EMENTA: AÇÃO DIRETA DE INCONSTITUCIONALIDADE – ATO NORMATIVO MUNICIPAL DE INICIATIVA DE VEREADOR E QUE DISCIPLINA A RESPONSABILIDADE E GUARDA DE ANIMAIS, CRIANDO OBRIGAÇÕES PARA A ADMINISTRAÇÃO MUNICIPAL, SEM A PREVISÃO, AINDA, DAS FONTES DE CUSTEIO DOS NOVOS SERVIÇOS — V Í C IO DE INICIATIVA — MATÉRIA INSERIDA NA COMPETÊNCIA PRIVATIVA DO CHEFE DO EXECUTIVO - VIOLAÇÃO DA CLÁUSULA DE SEPARAÇÃO DOS PODERES - OFENSA AOS ARTIGOS 2a , 5a, 25 E 47. II, TODOS DA CONSTITUIÇÃO ESTADUAL, APLICÁVEIS AOS MUNICÍPIOS EX VI O ARTIGO 1 4 4 DA MESMA CARTA – INCONSTITUCIONALIDADE RECONHECIDA-AÇÃO PROCEDENTE. AÇÃO DIRETA DE INCONSTITUCIONALIDADE NB 994.09.231054-1 — VOTO N 2 18099. COMARCA: SÃO PAULO (LEI MUNICIPAL NB 7283/2009 DE FRANCA). REQUERENTE: PREFEITO DO MUNICÍPIO DE FRANCA. REQUERIDO: PRESIDENTE DA CÂMARA MUNICIPAL DE FRANCA. NATUREZA DA AÇÃO: AÇÃO DIRETA DE INCONSTITUCIONALIDADE DE LEI.

Depreende-se da análise do projeto de lei, que não houve, em nenhum dos dispositivos, a previsão de estimativa de impacto orçamentário-financeiro da implantação do CEBEA, nem a declaração do ordenador de despesa quanto à adequação da despesa com a lei orçamentária anual.
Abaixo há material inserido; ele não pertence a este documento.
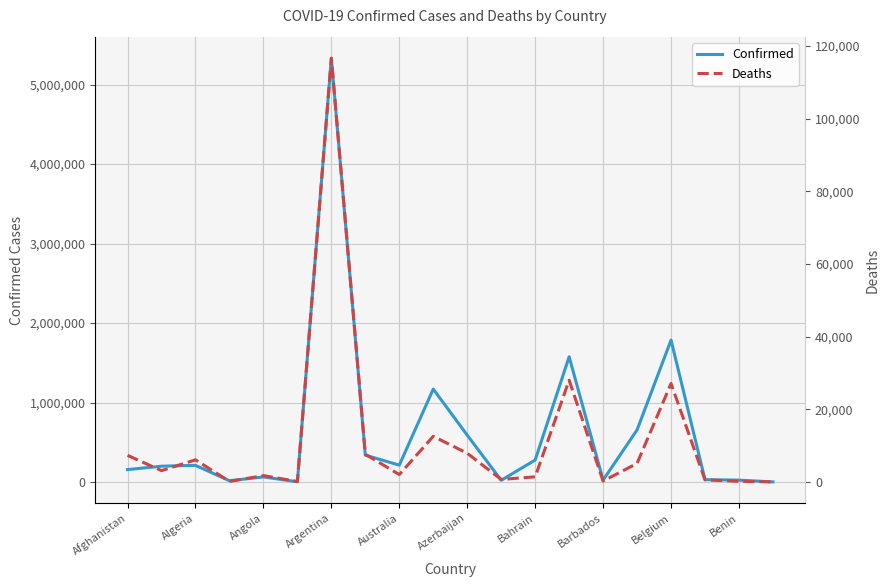

Which category has the highest value in the Confirmed series?

Argentina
Tampouco consta qualquer demonstrativo da origem dos recursos para o custeio da despesa do Município com a realização dessa atividade.

Pelo fato de o projeto não guardar correspondência com a Lei de Responsabilidade Fiscal, uma vez que a criação dessa obrigatoriedade está condicionada à obediência dos requisitos expostos na legislação infraconstitucional, o que não ocorreu no caso em tela, também por este motivo, não pode tal proposição receber a sanção do Chefe do Poder Executivo.
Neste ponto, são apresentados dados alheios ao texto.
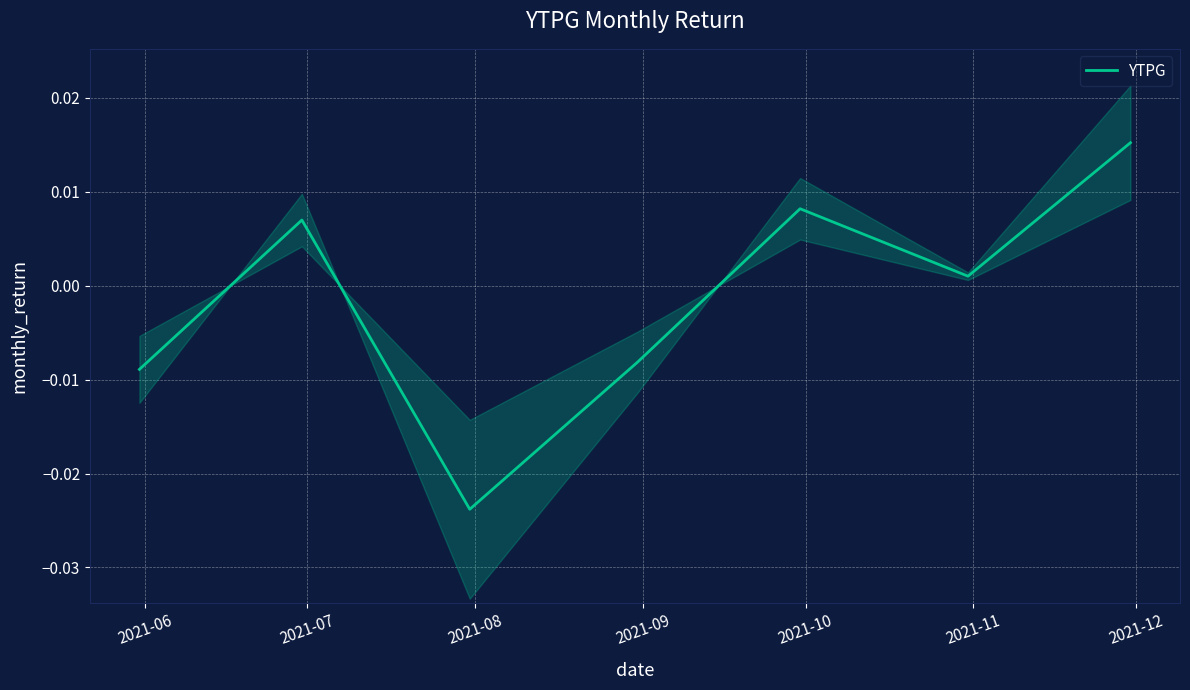

The value at 2021-09 is -0.0. True or false?

False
Por fim, convém informar que a questão da merenda escolar trata-se de matéria disciplinada na RESOLUÇÃO/CD/FNDE nº 26, de 17 de junho de 2013, portanto, tem as diretrizes fixadas em todo o território nacional.

Desta feita, tem contemplado no §8º do inciso VI do art. 14 da Resolução nº26/2013, o conteúdo abordado na pretensão legislativa, qual seja, a publicação do cardápio de merenda escolar.

Conforme informações da Secretaria Municipal de Educação, todos os cardápios são amplamente divulgados nas escolas da Rede Municipal de Educação e apresentados à comunidade escolar em reuniões programadas ao longo do ano letivo, Outrossim, os cardápios, após serem apresentados à comunidade local, são disponibilizados em local visível e de fácil acesso a todos.

Assim, entendemos que o conteúdo do Projeto de Lei, não merece prosperar eis que a Secretaria Municipal de Educação por intermédio do Programa Municipal de Alimentação Escolar já executa com propriedade e zelo, o Programa em cumprimento das diretrizes Federais e assim o faz submetendo o cardápio à apreciação do CAE, colegiado que possui legitimidade e competência para tal.

Portanto, considerando que o projeto de lei sob análise conflita com o ordenamento jurídico pátrio, notadamente no que se refere à iniciativa do processo legislativo, a Lei de Responsabilidade Fiscal e atenta contra o interesse público, alternativa não me resta a não ser impor o presente veto total, contando com a compreensão e aquiescência dos nobres senhores Vereadores, para que o mesmo seja mantido.